Now, while you are at the library, please look up Title 28 sec. 2201.  Because neither the courts nor the IRS has the authority to change my status from "NONTAXPAYER" to "taxpayer".  I am now and continue to be outside of your jurisdiction and decline your invitation to submit to your jurisdiction.


The United States courts have ruled:

"The revenue laws are a code or system in regulation of tax assessment and collection.  THEY RELATE TO TAXPAYERS, AND NOT TO NONTAXPAYERS.  The latter are without their scope.  NO PROCEDURE IS PRESCRIBED FOR NONTAXPAYERS, and NO attempt is made to ANNUL any of their RIGHTS and remedies in due course of law.  With them Congress does not assume to deal, and they are neither of the SUBJECT nor of the OBJECT of the revenue laws." Long v. Rasmussen, 281 F. 236, at 238. (1922); Economy Plumbing and Heating v. U.S., 470 F. 2d 585, at 589. (1972) (Emphasis added)

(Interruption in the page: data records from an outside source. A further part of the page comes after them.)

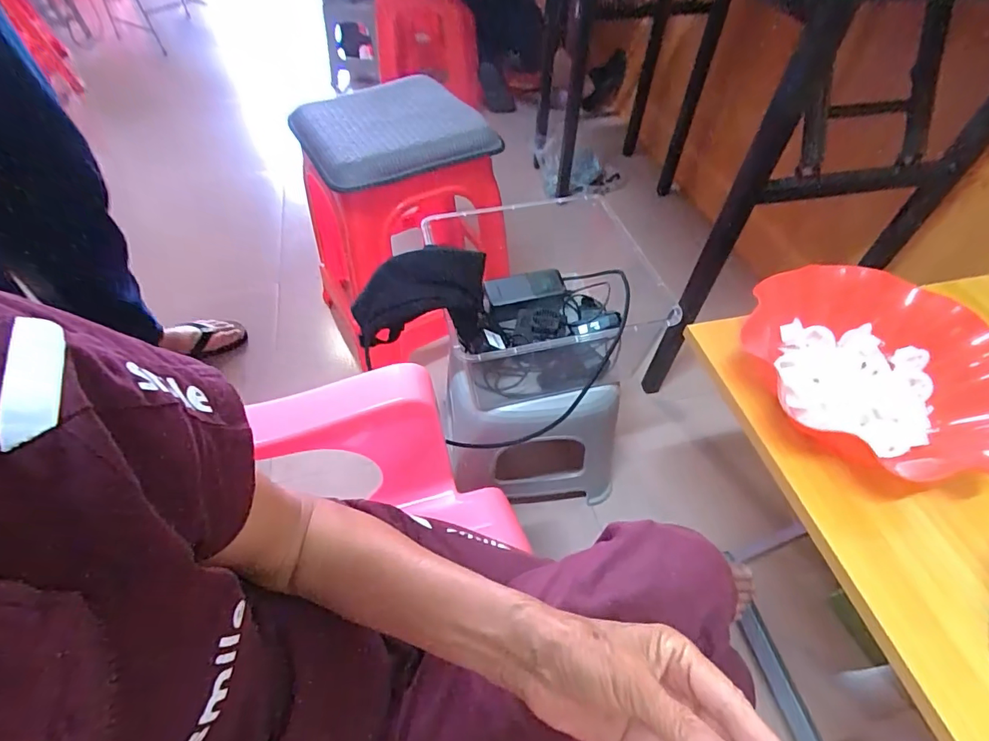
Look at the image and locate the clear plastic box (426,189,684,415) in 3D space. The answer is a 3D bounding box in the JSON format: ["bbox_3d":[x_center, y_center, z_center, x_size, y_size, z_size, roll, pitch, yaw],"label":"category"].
[{"bbox_3d":[0.068,-0.084,0.698,0.271,0.155,0.235,-13,54,-10],"label":"clear plastic box"}]

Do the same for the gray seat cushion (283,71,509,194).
[{"bbox_3d":[-0.190,-0.442,0.851,0.301,0.057,0.280,-26,57,-19],"label":"gray seat cushion"}]

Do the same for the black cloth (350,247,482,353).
[{"bbox_3d":[-0.092,-0.100,0.622,0.166,0.115,0.084,3,53,2],"label":"black cloth"}]

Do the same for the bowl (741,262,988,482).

I'll tell you what.  To prove jurisdiction before the scheduled meeting you must :

1)  provide the law and/or the factual basis which the IRS is relying on to determine that I am a "taxpayer" within the scope of Title 26, and positive laws backing said Title.

2)  provide the law and/or the factual basis which the IRS is relying on to determine that I am a "person required" to file a tax return with the IRS.

3)  produce a copy of the Delegation of Authority that you relied upon to determine that I am a "person subject to" or a "person liable for', an Internal Revenue Tax."

4)  produce proof that the above requested Delegation of Authority has been published in the Federal Register as required by 44 USC 1507.


Your failure to answer these Demands for Documents within the time limit prescribed is an admission, by automatic operation of law upon these presents, that I am not within the scope of Title 26 and have no requirement to file anything with the IRS and that your claim is straight fraud.  That's fair enough, isn't it?


Therefore, and until you can prove otherwise, I am not a "taxpayer" as defined by your code.  I have no debt with your organization and I have no obligation to submit to an audit or collection summons.  Nor do you have the authority to conduct an audit on me.  Naturally, if you continue in this illegal action I will not hesitate to take legal action against you.


Sincerely,   name


Before me, a Notary Public, on this day, personally appeared the above named individuals.


Subscribed and sworn before me on this day of 20__.